Slither - Edward Lee [95]
Nora's blade blurred across her eyes, and severed the worm's head. It floated away, a squirming, pink lump.
The rest of the body unraveled, the clipped end re leasing a plume of tea-colored digestive enzymes as well as a slew of underdeveloped ova. In a split second, Nora watched those same corrosive enzymes burn up any ova it came in contact with.
She managed to kick away, as still more of the acids came only inches away from drifting into her face.
Her legs kicked independently from her mind. To escape the corrosive ooze, she'd kicked backward, farther into the trench, and then her back collided with something .. .
A moment of thinking passed.
Then she shot up to the surface, where her head broke the water only a few heartbeats away from the point in which she would've drowned ...
I'm alive! was her first genuine thought.
She was slowly treading water, to stabilize her metabolism out of shock. Her chest heaved as she sucked in breaths.
I have to get back to the others, she knew. But ...
But...
What had that been?
Not the worm, but the abutment she'd backed into just after decapitating the worm?
Something not right .. .
Her confusion waylaid her. She was swimming back down to the trench, knife in one hand, flashlight in the other.
What the hell was that!
She had to know. A culvert of some sort? An oil pipeline? But what purpose could such things serve twenty feet beneath the Gulf of Mexico near a useless island? She knew there were more worms down there, yet her curiosity seemed fevered. The worms had more than likely swum away, and the enzymes from the one she'd killed would have dispersed in the current. So...
I just have to see. She felt driven. What was that thing I backed up against?
Her flippers pumped furiously; she swam back down to the trench. Crystalline water glittered, prism-bright. Ys and Ws of coral branched out from the bank, skeletal fingers that seemed to be pointing to secrets.

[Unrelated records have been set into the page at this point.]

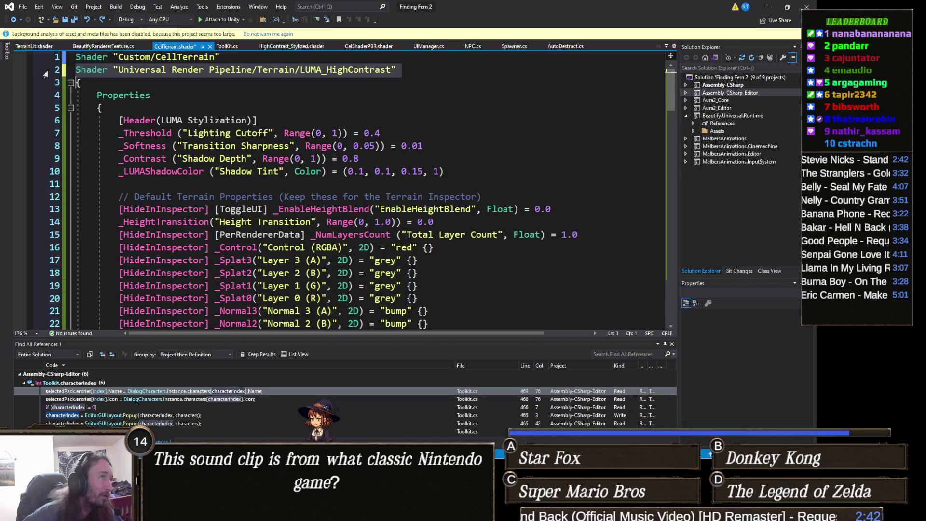
pyautogui.press('Delete')
pyautogui.press('ctrl+s')
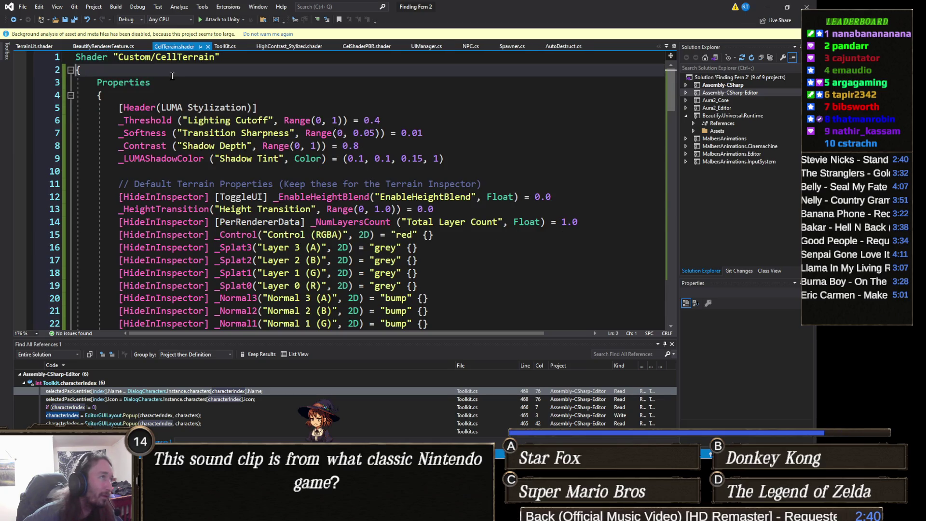
pyautogui.click(768, 7)
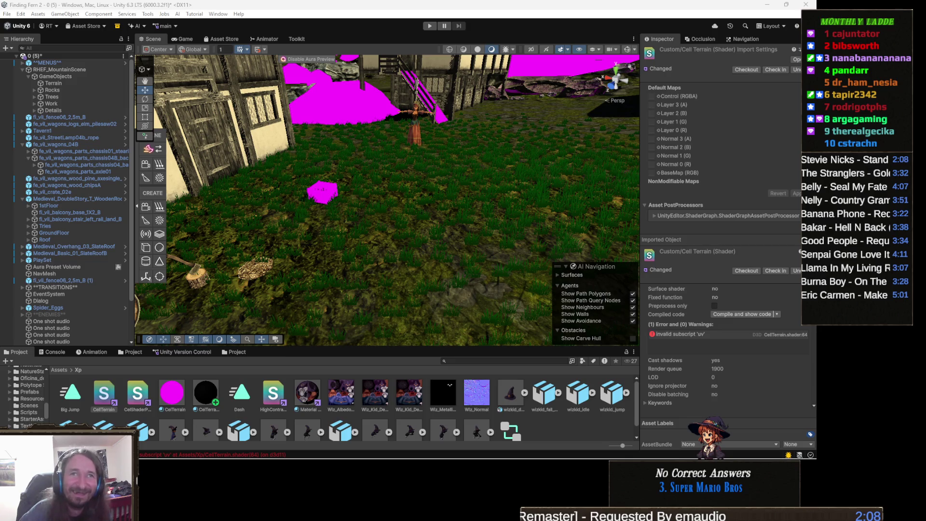
# - Bring the CellTerrain shader code back up from the Visual Studio taskbar thumbnail
pyautogui.moveTo(338, 456)
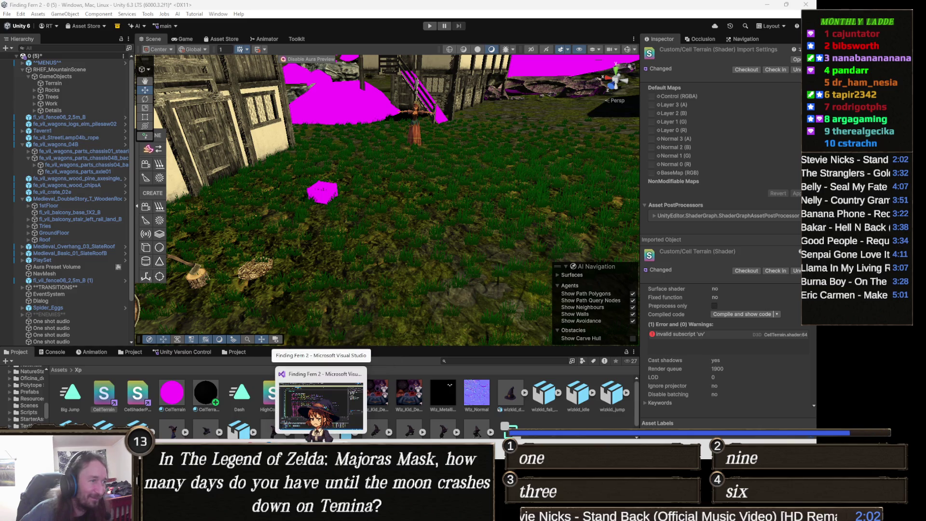
pyautogui.click(321, 405)
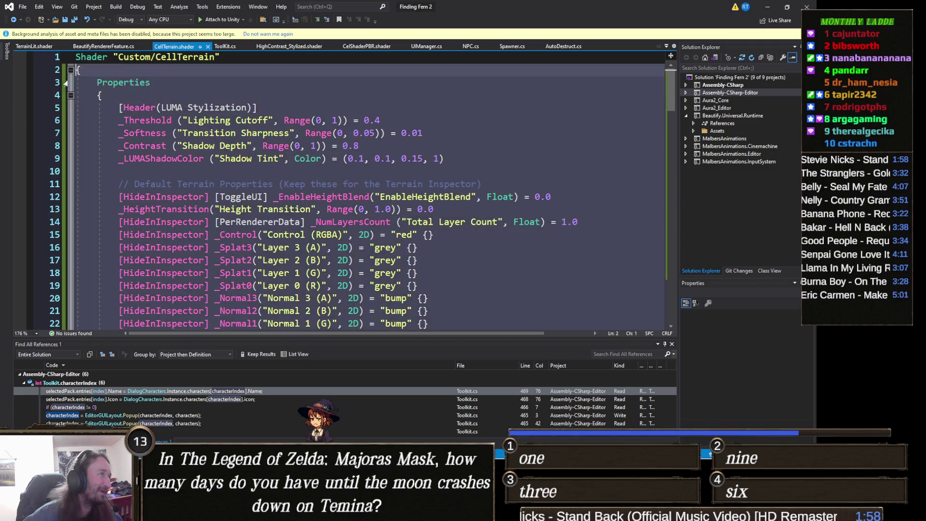
# - Paste the new LUMA terrain code over the old shader body, remove the duplicate Shader line, and save
pyautogui.click(70, 69)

Nora slowed her descent, then stopped.
The trench stretched onward, probably several hundred feet, and widened to thirty. The sun's angle kept the underwater gouge blotched in cool, teeming darkness. She couldn't see what she'd touched, and only knew that it felt out of place, but .. .
Something's there, she noticed through a squint.
She'd have to surface for more air in another minute, but not till she got a look.
She reached back out into the inkiness and felt it again: a smooth, flat surface, slightly curved. Like metal.
That's when Nora-mildly alarmed-veered the waterproof flashlight around.
She became severely alarmed when her eyes registered what she was seeing, and then she shot herself back to the surface, gulping air.
That's-that's-that's ... CRAZY! she thought.
What she'd seen lying in the trench was an object that could only be a naval submarine ...
(II)
He was supposed to be here an hour ago, the sergeant thought. He checked all of the rooms in the old control station. Where the hell is he?
The sergeant wasn't the overexcitable type. When something went wrong, he simply fixed it, with a calm professionalism. He'd sent the corporal out a while ago, to retrieve the climate sensors and the little bit of field equipment that had been posted outside, but there was no sign of him. Just what I need. A man away from his post when the mission's winding down .. .-
He was about to check the monitors when he heard footsteps coming down the hall.
The major walked in. "Good news, Sergeant. All of the project's findings have been logged and processed, and every duty protocol has been completed. It's time to leave. The colonel's very pleased with the mission's success."
"That is good news, sir."
"Looking forward to getting back to the post?"
"Yes, sir."
"Get the collection and security gear ready to take out. I'll be securing the specimen data. We'll debark tonight."
"Yes, sir."
The major eyed him. "You seem ... reserved, Sergeant. Is something wrong?"
The sergeant sighed, his shoulders slumping. "Yes, sir, it appears that there is."